**** READING TEXT
Technology: Never Say Never
Technological change turns the novel into the essential. Such is the case with cell phones, according to a Gallup analysis of cell phone adoption over time.

Way back in 2000, Gallup surveyed the public to determine cell phone ownership. Fifty percent of people aged 18 or older owned a cell phone in 2000 and another 25 percent planned to get one. But a substantial 23 percent of Americans reported that they would never get a cell phone–17 to 21 percent of people under age 65 and fully 50 percent of people aged 65 or older.”Many in the 2000 poll misjudged themselves or the technology–or both,” notes Gallup in its report, linking to the results of a 2018 Pew Research Center survey of cell phone ownership…

Percent owning a cell phone in 2018
Total adults: 95%
Aged 18 to 29: 100%
Aged 30 to 49: 98%
Aged 50 to 64: 94%
Aged 65-plus: 85%

Demographic change contributed to the rise of cell phone ownership, Gallup acknowledges. “Many older Americans who may have accurately predicted their non-adoption of cellphones have passed away since 2000.” But demographic change doesn’t account for the entire rise in adoption, Gallup says. The introduction of the smartphone in 2007 turned cell phones into an essential tool of modern life.


Fastest-Growing Entertainment Categories
The average household spent $2,913 on entertainment in 2016, only 3 percent more than the $2,828 of 2006, after adjusting for inflation. But spending has surged in some categories over the decade, according to a Demo Memo analysis of the Bureau of Labor Statistics’ Consumer Expenditure Survey. These are the five entertainment categories with the fastest growth in average household spending between 2006 and 2016, after adjusting for inflation…
1. Streamed and downloaded video: The average household spent just $1.23 on this category in 2006, and $30.06 in 2016–an increase of more than 2,000 percent as streaming and downloading video replaced watching videos and DVDs.
2. Pets: Average household spending on pets climbed 55 percent between 2006 and 2016. The $586 spent by the average household on pets ranked 21st among the items on which the average household spent the most in 2016–higher than women’s clothes, alcoholic beverages, and internet service.
3. Hunting and fishing equipment: Guns are included in this entertainment category. Between 2006 and 2016, average household spending on hunting/fishing equipment increased 54 percent. The biggest spenders on hunting/fishing equipment are non-Hispanic Whites. Between 2006 and 2016, households headed by non-Hispanic Whites boosted their spending on hunting/fishing equipment by 63 percent.
********
**** SUPPLIED INFORMATION
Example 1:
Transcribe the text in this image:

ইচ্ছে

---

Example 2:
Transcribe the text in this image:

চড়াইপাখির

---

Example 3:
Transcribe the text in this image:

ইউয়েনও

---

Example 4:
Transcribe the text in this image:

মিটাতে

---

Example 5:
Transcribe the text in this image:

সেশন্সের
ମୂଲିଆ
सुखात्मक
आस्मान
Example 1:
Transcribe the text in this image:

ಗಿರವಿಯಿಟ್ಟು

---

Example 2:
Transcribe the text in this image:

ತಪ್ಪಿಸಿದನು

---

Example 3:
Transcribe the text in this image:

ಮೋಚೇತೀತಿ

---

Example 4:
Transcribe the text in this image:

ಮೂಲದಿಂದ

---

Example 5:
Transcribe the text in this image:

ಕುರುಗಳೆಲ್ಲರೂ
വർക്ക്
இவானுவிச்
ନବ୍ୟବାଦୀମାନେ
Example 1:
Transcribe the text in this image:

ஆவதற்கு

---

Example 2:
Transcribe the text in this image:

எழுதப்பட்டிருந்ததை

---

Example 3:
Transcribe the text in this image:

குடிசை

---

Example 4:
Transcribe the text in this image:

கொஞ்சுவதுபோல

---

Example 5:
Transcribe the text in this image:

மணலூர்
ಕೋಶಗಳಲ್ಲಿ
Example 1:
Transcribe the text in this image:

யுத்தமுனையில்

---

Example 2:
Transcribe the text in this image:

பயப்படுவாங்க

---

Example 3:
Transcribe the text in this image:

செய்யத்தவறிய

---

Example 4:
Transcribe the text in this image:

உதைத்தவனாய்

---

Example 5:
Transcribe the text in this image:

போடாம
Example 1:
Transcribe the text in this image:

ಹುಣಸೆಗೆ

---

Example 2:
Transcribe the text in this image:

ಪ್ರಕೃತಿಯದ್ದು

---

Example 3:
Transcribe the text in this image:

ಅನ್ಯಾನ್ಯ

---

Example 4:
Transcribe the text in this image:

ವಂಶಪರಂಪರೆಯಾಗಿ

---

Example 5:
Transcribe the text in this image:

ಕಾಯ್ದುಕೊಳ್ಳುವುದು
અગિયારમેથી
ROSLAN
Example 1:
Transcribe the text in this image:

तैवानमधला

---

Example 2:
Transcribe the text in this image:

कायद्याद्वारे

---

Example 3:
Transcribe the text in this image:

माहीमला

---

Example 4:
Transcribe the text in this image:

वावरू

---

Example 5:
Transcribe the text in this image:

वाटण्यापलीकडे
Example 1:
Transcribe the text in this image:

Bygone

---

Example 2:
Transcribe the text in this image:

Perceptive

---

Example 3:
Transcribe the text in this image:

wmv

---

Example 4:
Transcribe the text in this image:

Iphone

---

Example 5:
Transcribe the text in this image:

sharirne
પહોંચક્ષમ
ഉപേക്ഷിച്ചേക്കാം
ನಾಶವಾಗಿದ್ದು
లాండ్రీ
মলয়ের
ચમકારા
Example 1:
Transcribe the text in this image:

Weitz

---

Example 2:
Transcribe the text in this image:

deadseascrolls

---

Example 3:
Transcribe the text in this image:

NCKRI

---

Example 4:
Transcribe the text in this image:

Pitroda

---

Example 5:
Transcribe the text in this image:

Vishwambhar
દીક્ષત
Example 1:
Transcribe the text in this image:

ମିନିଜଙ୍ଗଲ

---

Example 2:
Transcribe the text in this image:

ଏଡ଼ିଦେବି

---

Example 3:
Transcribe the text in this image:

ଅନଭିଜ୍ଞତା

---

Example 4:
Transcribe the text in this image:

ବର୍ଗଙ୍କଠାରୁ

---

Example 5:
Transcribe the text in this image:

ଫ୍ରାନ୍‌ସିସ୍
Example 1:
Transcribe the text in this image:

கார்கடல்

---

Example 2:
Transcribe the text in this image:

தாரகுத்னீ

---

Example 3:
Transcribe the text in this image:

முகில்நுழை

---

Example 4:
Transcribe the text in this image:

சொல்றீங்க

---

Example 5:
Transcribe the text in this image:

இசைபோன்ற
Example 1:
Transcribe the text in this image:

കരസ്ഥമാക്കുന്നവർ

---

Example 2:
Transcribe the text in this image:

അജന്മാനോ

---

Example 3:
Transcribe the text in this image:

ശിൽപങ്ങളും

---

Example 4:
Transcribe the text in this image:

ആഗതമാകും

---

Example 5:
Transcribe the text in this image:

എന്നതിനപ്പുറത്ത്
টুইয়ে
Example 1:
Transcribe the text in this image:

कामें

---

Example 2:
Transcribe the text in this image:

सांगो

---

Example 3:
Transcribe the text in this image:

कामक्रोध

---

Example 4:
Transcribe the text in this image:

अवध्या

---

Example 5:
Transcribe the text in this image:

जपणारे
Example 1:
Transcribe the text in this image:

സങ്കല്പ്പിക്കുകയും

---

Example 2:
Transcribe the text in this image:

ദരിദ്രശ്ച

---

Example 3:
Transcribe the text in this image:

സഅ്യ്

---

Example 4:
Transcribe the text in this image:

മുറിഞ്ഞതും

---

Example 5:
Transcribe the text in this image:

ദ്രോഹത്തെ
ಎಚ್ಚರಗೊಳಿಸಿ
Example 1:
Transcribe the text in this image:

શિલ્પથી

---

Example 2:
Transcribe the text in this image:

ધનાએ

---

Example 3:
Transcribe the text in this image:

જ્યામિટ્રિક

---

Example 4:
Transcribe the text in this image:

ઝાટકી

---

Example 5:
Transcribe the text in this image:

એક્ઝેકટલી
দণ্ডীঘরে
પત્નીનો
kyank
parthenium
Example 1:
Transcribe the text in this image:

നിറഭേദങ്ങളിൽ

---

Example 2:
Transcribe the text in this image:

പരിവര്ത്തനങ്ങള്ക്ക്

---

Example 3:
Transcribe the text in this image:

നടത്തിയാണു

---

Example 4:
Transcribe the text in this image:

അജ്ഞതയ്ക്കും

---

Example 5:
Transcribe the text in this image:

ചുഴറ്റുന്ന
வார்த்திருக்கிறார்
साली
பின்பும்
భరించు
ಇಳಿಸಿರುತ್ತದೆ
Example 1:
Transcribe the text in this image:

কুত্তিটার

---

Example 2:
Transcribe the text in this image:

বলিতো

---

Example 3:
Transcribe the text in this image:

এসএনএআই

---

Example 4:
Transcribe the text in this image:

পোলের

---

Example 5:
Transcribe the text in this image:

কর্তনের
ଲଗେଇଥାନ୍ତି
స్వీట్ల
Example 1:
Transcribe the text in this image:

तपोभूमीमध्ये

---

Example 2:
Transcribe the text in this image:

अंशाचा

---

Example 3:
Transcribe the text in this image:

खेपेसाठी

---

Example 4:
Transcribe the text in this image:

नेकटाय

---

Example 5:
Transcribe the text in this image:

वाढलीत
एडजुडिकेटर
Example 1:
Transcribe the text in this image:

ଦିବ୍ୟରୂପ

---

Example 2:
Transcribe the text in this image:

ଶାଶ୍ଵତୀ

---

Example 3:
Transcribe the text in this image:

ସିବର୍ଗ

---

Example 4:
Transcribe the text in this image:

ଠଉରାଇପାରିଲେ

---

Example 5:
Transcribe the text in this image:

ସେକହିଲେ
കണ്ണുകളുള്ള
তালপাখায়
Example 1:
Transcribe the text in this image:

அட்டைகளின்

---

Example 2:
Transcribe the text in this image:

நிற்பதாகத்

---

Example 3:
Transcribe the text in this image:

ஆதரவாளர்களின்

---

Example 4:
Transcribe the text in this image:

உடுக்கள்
********
== WHAT IS EXPECTED ==
In the reading text, rewrite the paragraph beginning "Way back in 2000" as a shorter bulleted list that keeps its main facts. The listing has nothing to do with this work.

== ANSWER TO THIS TASK ==
- In 2000, Gallup surveyed the public on cell phone ownership.
- 50 percent of people aged 18 or older owned a cell phone, and another 25 percent planned to get one.
- 23 percent of Americans said they would never get one: 17 to 21 percent of people under 65 and 50 percent of those 65 or older.
- Gallup says many in that poll misjudged themselves, the technology, or both, and links to a 2018 Pew Research Center survey of cell phone ownership.